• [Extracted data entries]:

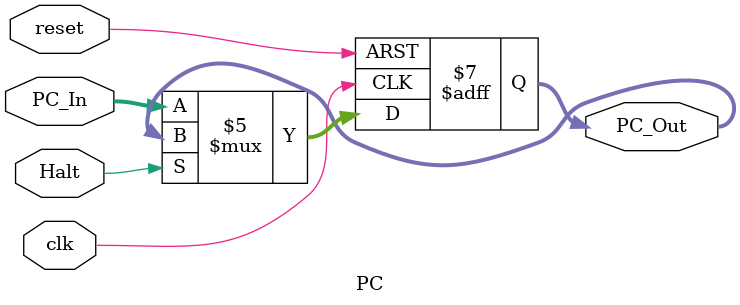
<source format=sv>
`timescale 1ns / 1ps


module PC(
    input wire clk,
    input wire reset,
    input wire [15:0] PC_In,
    input wire Halt,
    output reg [15:0] PC_Out
    );
    
    always @ (posedge clk or negedge reset) begin
        if (reset == 0) PC_Out = 16'b0000000000000000;
        else if (!Halt) PC_Out = PC_In;
    end
endmodule
</source>
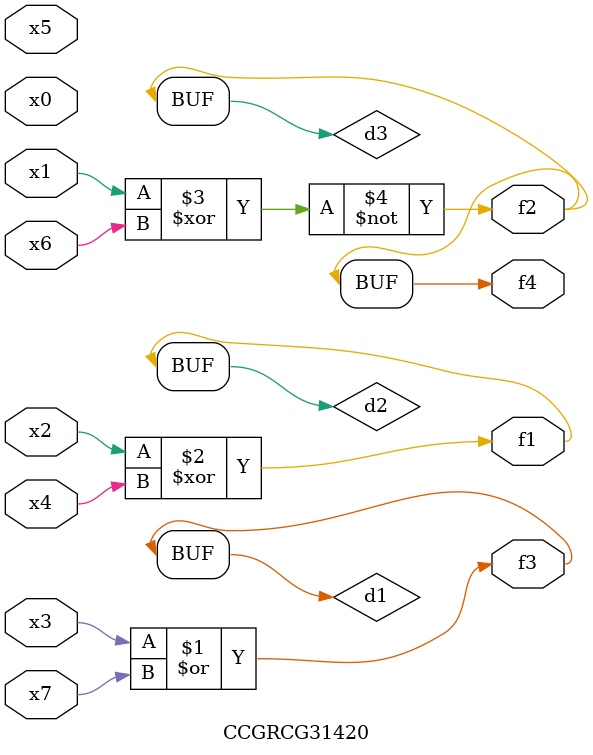
<source format=v>
module CCGRCG31420(
	input x0, x1, x2, x3, x4, x5, x6, x7,
	output f1, f2, f3, f4
);

	wire d1, d2, d3;

	or (d1, x3, x7);
	xor (d2, x2, x4);
	xnor (d3, x1, x6);
	assign f1 = d2;
	assign f2 = d3;
	assign f3 = d1;
	assign f4 = d3;
endmodule

</source>
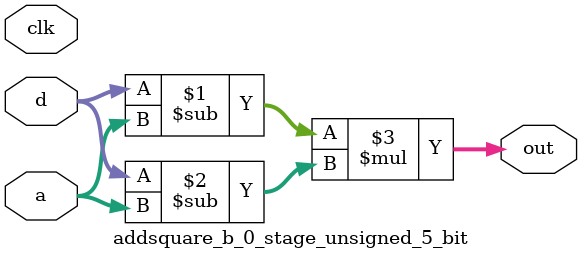
<source format=sv>
(* use_dsp = "yes" *) module addsquare_b_0_stage_unsigned_5_bit(
	input  [4:0] a,
	input  [4:0] d,
	output [4:0] out,
	input clk);

	assign out = (d - a) * (d - a);
endmodule

</source>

• [The task]:
Give back exactly the lines from the top of the records to the line containing "wire d1, d2, d3;", both included, and no pictures.

• [Answer]:
<source format=sv>
`timescale 1ns / 1ps


module PC(
    input wire clk,
    input wire reset,
    input wire [15:0] PC_In,
    input wire Halt,
    output reg [15:0] PC_Out
    );
    
    always @ (posedge clk or negedge reset) begin
        if (reset == 0) PC_Out = 16'b0000000000000000;
        else if (!Halt) PC_Out = PC_In;
    end
endmodule
</source>
<source format=v>
module CCGRCG31420(
	input x0, x1, x2, x3, x4, x5, x6, x7,
	output f1, f2, f3, f4
);

	wire d1, d2, d3;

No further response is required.